Artificial Neural Network-Based Classification of Water Quality Status in Ornamental Fish Farming Using IoT Sensor Data

Nur Aziezah; Walidatush Sholihah; Faldiena Marcelita; Inna Novianty; Andri Hendriana; Ima  Kusumanti

doi:10.58797/cser.030302

Authors

Nur Aziezah Department of Software Engineering Technology, School of Vocational Studies, IPB University, Jl. Raya Darmaga Kampus IPB, Jawa Barat 16680, Indonesia
Walidatush Sholihah Faculty of Science and Engineering, University of Groningen, Broerstraat 5, 9712 CP Groningen, The Netherlands
Faldiena Marcelita epartment of Software Engineering Technology, School of Vocational Studies, IPB University, Jl.
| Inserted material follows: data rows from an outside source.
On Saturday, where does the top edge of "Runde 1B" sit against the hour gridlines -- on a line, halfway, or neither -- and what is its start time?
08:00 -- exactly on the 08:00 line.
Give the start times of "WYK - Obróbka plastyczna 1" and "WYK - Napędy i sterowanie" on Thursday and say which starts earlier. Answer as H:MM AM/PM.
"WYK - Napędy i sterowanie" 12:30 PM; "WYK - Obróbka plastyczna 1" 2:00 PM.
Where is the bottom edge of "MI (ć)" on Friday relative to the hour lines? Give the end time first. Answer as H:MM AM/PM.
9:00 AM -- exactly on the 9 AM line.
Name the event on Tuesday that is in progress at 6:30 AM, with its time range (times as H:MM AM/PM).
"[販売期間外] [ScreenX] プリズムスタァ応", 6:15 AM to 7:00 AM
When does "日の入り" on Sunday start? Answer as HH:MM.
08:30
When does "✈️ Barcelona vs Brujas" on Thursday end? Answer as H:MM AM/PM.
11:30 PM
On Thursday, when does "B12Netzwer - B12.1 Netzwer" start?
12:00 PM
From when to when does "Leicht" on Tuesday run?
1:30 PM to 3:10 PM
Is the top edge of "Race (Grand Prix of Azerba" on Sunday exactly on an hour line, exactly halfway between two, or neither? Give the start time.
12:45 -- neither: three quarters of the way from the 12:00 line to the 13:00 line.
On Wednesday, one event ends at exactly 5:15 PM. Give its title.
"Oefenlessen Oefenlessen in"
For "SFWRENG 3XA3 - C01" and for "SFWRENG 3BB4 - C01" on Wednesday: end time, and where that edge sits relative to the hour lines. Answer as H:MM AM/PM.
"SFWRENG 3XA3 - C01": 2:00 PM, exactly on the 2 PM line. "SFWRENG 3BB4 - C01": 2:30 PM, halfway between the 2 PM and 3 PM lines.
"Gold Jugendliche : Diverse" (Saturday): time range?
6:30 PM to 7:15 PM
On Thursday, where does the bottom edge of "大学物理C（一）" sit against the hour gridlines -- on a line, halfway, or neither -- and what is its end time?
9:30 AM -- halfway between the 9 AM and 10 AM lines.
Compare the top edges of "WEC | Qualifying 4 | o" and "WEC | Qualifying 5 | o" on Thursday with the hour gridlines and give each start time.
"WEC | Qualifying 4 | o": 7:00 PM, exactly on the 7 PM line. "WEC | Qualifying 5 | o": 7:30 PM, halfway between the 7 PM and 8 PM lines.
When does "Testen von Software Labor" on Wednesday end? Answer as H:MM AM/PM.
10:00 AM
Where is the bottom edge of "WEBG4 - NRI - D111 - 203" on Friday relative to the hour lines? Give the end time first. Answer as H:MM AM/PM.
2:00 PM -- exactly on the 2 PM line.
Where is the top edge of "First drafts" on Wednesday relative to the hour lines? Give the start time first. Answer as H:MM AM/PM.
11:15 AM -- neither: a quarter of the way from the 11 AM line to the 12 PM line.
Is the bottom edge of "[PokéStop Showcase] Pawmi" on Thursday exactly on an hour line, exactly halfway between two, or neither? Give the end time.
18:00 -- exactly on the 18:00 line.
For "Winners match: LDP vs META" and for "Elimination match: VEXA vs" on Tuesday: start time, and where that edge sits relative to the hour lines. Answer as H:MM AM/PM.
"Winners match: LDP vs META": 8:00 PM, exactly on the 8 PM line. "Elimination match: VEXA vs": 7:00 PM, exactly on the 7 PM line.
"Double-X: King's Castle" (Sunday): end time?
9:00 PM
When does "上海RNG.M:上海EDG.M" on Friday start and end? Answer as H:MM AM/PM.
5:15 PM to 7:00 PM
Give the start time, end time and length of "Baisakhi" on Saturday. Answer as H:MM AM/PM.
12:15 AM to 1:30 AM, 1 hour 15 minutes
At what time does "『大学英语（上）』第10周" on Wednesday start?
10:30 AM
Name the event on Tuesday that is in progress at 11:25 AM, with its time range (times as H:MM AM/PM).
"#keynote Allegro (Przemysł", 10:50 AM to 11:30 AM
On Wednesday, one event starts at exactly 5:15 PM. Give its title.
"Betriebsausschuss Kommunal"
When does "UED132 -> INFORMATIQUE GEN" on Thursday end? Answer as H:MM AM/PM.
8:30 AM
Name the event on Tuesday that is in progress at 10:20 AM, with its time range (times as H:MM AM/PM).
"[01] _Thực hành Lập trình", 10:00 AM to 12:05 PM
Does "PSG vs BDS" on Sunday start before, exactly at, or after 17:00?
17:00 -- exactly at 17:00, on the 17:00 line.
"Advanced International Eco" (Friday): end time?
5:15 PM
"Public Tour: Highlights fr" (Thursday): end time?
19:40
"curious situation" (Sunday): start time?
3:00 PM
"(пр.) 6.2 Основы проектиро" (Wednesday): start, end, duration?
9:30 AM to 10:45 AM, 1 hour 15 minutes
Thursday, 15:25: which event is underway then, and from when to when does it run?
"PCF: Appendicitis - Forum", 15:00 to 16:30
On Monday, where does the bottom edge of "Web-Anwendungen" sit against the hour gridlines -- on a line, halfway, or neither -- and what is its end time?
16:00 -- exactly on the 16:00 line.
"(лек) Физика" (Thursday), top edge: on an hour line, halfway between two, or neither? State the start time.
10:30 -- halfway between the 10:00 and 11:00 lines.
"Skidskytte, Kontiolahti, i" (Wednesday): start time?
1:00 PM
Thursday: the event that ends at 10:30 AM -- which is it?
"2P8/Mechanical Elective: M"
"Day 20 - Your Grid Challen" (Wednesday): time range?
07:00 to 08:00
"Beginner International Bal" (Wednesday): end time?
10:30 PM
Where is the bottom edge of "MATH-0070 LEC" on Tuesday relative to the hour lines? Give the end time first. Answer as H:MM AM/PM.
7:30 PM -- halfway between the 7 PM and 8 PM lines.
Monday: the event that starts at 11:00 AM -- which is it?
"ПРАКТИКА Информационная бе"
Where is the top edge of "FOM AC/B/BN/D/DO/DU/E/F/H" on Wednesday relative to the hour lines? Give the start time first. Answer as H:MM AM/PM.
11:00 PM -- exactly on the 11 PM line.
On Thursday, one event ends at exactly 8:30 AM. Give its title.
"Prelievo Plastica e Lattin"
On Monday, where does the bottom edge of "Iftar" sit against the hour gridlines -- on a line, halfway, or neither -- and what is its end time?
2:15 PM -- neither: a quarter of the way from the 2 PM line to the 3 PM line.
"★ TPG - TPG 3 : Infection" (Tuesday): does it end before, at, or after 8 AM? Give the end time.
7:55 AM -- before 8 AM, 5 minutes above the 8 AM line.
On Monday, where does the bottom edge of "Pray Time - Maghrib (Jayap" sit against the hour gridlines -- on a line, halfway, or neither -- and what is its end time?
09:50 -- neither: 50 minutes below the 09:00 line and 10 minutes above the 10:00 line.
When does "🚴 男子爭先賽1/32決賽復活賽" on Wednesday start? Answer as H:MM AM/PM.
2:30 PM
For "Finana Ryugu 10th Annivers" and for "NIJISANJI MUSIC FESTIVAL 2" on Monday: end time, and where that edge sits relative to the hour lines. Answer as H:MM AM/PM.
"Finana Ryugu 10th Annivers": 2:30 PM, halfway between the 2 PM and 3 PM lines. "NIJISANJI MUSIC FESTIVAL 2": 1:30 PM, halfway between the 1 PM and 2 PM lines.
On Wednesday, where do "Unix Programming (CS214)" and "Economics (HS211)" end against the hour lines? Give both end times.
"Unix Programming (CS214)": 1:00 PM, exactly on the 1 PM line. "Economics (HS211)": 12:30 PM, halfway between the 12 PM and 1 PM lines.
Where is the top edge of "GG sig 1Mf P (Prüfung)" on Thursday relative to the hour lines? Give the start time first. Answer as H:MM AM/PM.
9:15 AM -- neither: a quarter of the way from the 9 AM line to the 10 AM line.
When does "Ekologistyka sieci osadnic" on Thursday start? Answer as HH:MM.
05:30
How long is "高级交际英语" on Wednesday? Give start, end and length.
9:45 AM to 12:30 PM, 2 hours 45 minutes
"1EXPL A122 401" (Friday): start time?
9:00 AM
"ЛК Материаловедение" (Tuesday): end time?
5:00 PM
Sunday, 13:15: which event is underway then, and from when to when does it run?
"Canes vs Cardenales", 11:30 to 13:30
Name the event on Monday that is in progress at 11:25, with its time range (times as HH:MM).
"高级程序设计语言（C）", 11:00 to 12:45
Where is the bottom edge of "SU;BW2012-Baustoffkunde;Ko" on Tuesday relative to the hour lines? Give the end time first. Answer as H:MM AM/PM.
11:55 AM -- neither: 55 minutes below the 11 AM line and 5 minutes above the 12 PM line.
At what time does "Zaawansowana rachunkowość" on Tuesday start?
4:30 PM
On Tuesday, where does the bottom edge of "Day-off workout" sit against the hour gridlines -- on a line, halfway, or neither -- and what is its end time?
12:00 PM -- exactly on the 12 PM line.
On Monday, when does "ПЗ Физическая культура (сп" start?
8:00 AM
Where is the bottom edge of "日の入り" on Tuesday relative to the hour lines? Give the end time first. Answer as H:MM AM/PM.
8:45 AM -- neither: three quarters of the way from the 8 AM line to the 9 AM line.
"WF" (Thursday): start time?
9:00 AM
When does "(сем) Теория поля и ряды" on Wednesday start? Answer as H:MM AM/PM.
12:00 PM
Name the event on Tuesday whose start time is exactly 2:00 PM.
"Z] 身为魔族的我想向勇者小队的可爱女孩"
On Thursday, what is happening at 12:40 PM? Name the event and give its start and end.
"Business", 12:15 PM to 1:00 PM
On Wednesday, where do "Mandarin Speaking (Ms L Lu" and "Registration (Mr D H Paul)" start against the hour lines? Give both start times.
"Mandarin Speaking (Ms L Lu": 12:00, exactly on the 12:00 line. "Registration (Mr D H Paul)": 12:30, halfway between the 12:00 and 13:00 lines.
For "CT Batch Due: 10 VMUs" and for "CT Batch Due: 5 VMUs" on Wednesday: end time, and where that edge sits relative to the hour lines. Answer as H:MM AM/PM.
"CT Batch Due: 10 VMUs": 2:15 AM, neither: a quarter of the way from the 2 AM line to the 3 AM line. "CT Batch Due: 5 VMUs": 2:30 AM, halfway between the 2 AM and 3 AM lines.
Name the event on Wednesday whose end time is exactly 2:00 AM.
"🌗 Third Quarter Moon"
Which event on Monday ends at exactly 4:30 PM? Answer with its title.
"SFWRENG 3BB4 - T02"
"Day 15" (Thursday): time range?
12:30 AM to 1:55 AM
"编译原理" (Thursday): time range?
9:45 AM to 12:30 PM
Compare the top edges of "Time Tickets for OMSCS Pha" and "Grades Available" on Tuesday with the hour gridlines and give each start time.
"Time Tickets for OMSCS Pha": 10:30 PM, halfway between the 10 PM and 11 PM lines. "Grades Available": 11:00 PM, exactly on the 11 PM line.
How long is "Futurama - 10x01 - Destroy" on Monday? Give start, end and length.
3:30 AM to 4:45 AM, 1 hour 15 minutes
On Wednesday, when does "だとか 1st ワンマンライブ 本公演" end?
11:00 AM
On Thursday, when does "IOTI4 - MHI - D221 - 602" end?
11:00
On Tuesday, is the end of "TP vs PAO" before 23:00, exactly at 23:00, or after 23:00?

Raya Darmaga Kampus IPB, Jawa Barat 16680, Indonesia
Inna Novianty Department of Software Engineering Technology, School of Vocational Studies, IPB University, Jl. Raya Darmaga Kampus IPB, Jawa Barat 16680, Indonesia
Andri Hendriana Department of Technology and Management of Applied Aquaculture, School of Vocational Studies, IPB University, Jl. Raya Darmaga Kampus IPB, Jawa Barat 16680, Indonesia
Ima Kusumanti Department of Technology and Management of Applied Aquaculture, School of Vocational Studies, IPB University, Jl. Raya Darmaga Kampus IPB, Jawa Barat 16680, Indonesia

DOI:

https://doi.org/10.58797/cser.030302

Keywords:

aquaculture, artificial neural network, machine learning, ornamental fish, water quality

Abstract

Water quality plays an important role in sustainable agriculture. Water quality also affects the quality and quantity of fishery production. In ornamental fish cultivation, water quality influences not only production, but also the shape and color of the fish. To achieve optimal results, water quality parameters need to be maintained. Manually monitoring water quality parameters faces many challenges such as being time-consuming and not providing real-time data. This study investigated the application of Artificial Neural Networks (ANNs) in classifying water quality status. This status is based on data collected using sensors in an Internet of Things (IoT)-based monitoring system. The dataset comprised five key parameters: pH, temperature, ammonia, total dissolved solids (TDS), and total suspended solids (TSS). This data was collected from aquariums cultivating the Denison barb (Sahyadria denisonii). Data preprocessing was performed using feature standardization. This aims to improve model performance. The ANN model was constructed with two hidden layers (32 and 16 neurons). This model was trained using the Adam optimizer, with categorical cross-entropy as the loss function. The dataset was divided into 80% for training and 20% for testing. The trained ANN model achieved an accuracy of 99.95%. It has low false-positive and false-negative rates. These results demonstrate the effectiveness of ANN in predicting water quality status using sensor-based data. This suggests its potential for real-time monitoring and decision-making support in small-scale ornamental fish aquaculture.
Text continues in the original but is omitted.